Vereadores de Guaxupé, o dever de zelar pela ordem pública e pela lisura no uso de recursos municipais não admite complacência diante de um vídeo escandaloso de ameaças, protagonizado por figuras conhecidas e ligado a uma associação conveniada com a Prefeitura. Deixar isso passar em branco seria não apenas uma omissão covarde, mas um atestado de fraqueza institucional que abriria as portas para a bandidagem se instalar em nossa cidade ordeira e trabalhadora, traindo a confiança de uma população que clama por representantes à altura do cargo.
Esse episódio deplorável, com agressões verbais e físicas à porta de uma residência familiar, não é mero "bate-boca de vizinhos" − é um ataque frontal à democracia local, envolvendo um ex-vereador e membros de entidade que mama nas tetas do erário público. Nós, como imprensa e sociedade, cobramos veementemente: como pode uma associação esportiva, financiada por impostos suados, abrigar práticas de intimidação que evocam milícias urbanas? Os vereadores, guardiões do interesse coletivo, pecariam gravemente ao tratar isso como fofoca de WhatsApp; urge enxergar ali indícios de corrupção, abuso de poder e até lavagem de recursos desviados, sob o risco de Guaxupé virar piada nacional.

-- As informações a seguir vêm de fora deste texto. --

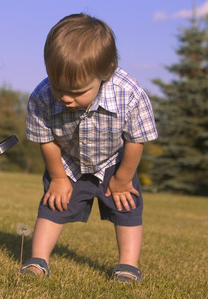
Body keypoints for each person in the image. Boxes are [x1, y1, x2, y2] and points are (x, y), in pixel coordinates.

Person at [21, 13, 158, 282]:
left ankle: (128, 266)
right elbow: (45, 140)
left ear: (105, 71)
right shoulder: (42, 96)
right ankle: (38, 259)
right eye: (59, 87)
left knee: (127, 206)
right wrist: (59, 178)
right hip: (69, 163)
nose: (66, 98)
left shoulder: (128, 93)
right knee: (53, 204)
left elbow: (135, 140)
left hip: (115, 162)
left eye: (77, 91)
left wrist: (123, 178)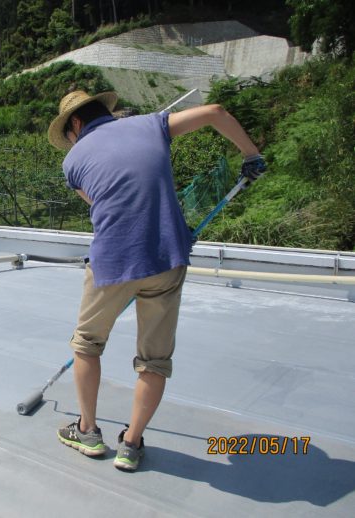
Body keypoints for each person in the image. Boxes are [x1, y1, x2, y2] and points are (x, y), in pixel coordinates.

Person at [47, 90, 266, 472]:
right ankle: (131, 445)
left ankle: (88, 432)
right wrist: (251, 155)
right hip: (166, 257)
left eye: (69, 134)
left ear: (76, 123)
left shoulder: (72, 161)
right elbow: (215, 112)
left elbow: (103, 204)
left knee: (87, 345)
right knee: (154, 361)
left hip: (112, 263)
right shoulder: (151, 124)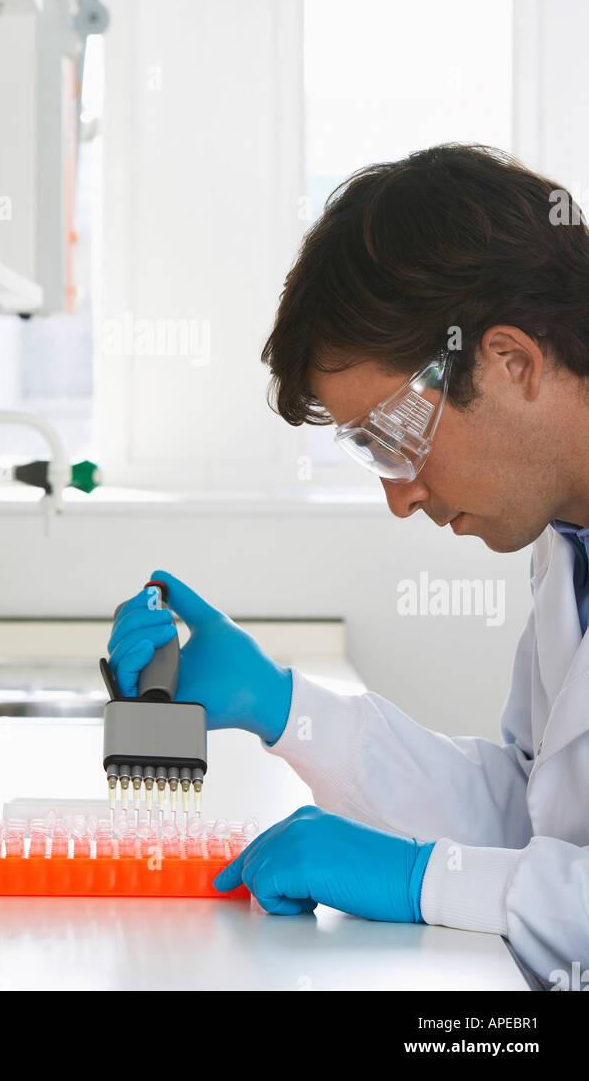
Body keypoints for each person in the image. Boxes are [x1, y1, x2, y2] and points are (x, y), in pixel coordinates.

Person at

Primeiro, a Câmara deve convocar imediatamente o secretário de Esportes, o presidente da associação e o ex-parlamentar envolvido deporem com transmissão ao vivo. Nada de convites "amigáveis" que são ignorados; usem o peso da lei para obrigar comparecimento, sob pena de cassação de convênios e representação ao MP. Em paralelo, instalem uma CPI com poderes de subpoena, mergulhando em contratos, licitações e prestações de contas dos últimos anos, cruzando dados com o Tribunal de Contas de Minas Gerais para desnudar qualquer desvio.
Não parem na burocracia. Suspender unilateralmente os repasses à entidade suspeita é medida salutar e urgente, preservando o dinheiro público enquanto a verdade não emerge − afinal, o esporte não pode ser refém de mafiosos. Publiquem relatórios semanais no site da Câmara, para que o povo de Guaxupé, veja que seus eleitos não pactuam com a impunidade. Qualquer titubeio aqui será lido como conivência, e a história não perdoa vereadores que fraquejam ante o crime.
Agindo assim, com rigor e transparência, os vereadores não só restaurarão a moralidade administrativa como erguerão um escudo contra futuros abusos, provando que Guaxupé rejeita veementemente qualquer sombra de banditismo. É hora de ousadia fiscalizadora, não de conchavos velados − o povo espera heróis no terno e gravata, não cúmplices do caos.